C’est regrettable et assez scandaleux que l’Europe ait attendu 800 morts pour donner le sentiment de prendre le problème à bras le corps, et que l’Italie ne soit plus seule à gérer une question qui concerne l’ensemble des pays européens. En plus, la réponse purement technique ou sécuritaire qui est avancée ne tarira pas le nombre de bateaux en provenance d’Afrique du nord ou de Syrie. Sans réponse politique aux problèmes du Moyen-Orient et de Libye, on ne fera que déplacer le problème. On ne voit pas l’amorce d’une solution en Libye. Je ne dis pas que les Européens doivent imposer une solution à la place des Libyens, on a vu en Irak qu’une intervention peut générer des problèmes pires que que la situation initiale. Mais laisser pourrir la situation, c’est aggraver le problème. Ne pas être intervenus en Syrie a laissé le champ libre à Bachar El-Assad, Daesh et Al Qaïda.
Qu’espérez vous aujourd’hui ?
Il faut tirer des leçons des interventions passées et réfléchir à d’autres mécanismes pour répondre aux défis posés dans ces régions. On doit coupler les actions militaire et politique, or pour l’instant on ne voit que les premières. Il n’y a pas d’initiative forte de la part de l’Europe ou de la France apportant un début de réponse à la crise dans la Corne de l’Afrique, le Sahara ou le Moyen-Orient. On a laissé le chaos s’installer et ce qui était possible il y a deux ou quatre ans est aujourd’hui plus compliqué.

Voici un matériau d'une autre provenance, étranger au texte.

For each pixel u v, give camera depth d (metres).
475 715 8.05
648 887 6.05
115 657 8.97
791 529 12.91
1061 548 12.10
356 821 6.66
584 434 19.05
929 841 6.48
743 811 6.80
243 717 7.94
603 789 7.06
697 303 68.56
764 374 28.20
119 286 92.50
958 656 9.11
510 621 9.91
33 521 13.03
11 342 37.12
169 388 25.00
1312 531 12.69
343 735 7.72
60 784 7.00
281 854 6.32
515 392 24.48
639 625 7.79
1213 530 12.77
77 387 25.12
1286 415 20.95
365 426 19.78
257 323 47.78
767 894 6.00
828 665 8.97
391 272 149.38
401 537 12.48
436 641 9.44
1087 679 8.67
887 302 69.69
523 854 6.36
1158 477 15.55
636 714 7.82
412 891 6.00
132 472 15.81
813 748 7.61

Nous devons parallèlement repenser notre politique d’accueil. Face à l’urgence des naufrages, la réponse humanitaire s’impose. Et le temps du traitement politique ne peut se traduire par le bouclage des frontières ou, comme le dit Philippot (vice président du FN), d’imiter l’Australie qui ramène manu militari dans son port d’attache tout bateau intercepté. C’est évident que la politique d’accueil est de plus en plus restrictive. Dans le domaine de la coopération universitaire, je vois bien qu’il devient de plus en plus difficile d’obtenir un visa pour des étudiants ou des enseignants qui veulent faire des études ou d’enseigner. Ils continuent à se détourner et vont vers l’Espagne, le Royaume-Uni, le Canada ; j’ai dirigé un centre d’études africaine à Sciences po, je vois que le nombre a tendance à diminuer. Les études coutent de plus en plus cher et certains consulats en Afrique font du zèle s’acharnent à mettre bâtons dans les roues.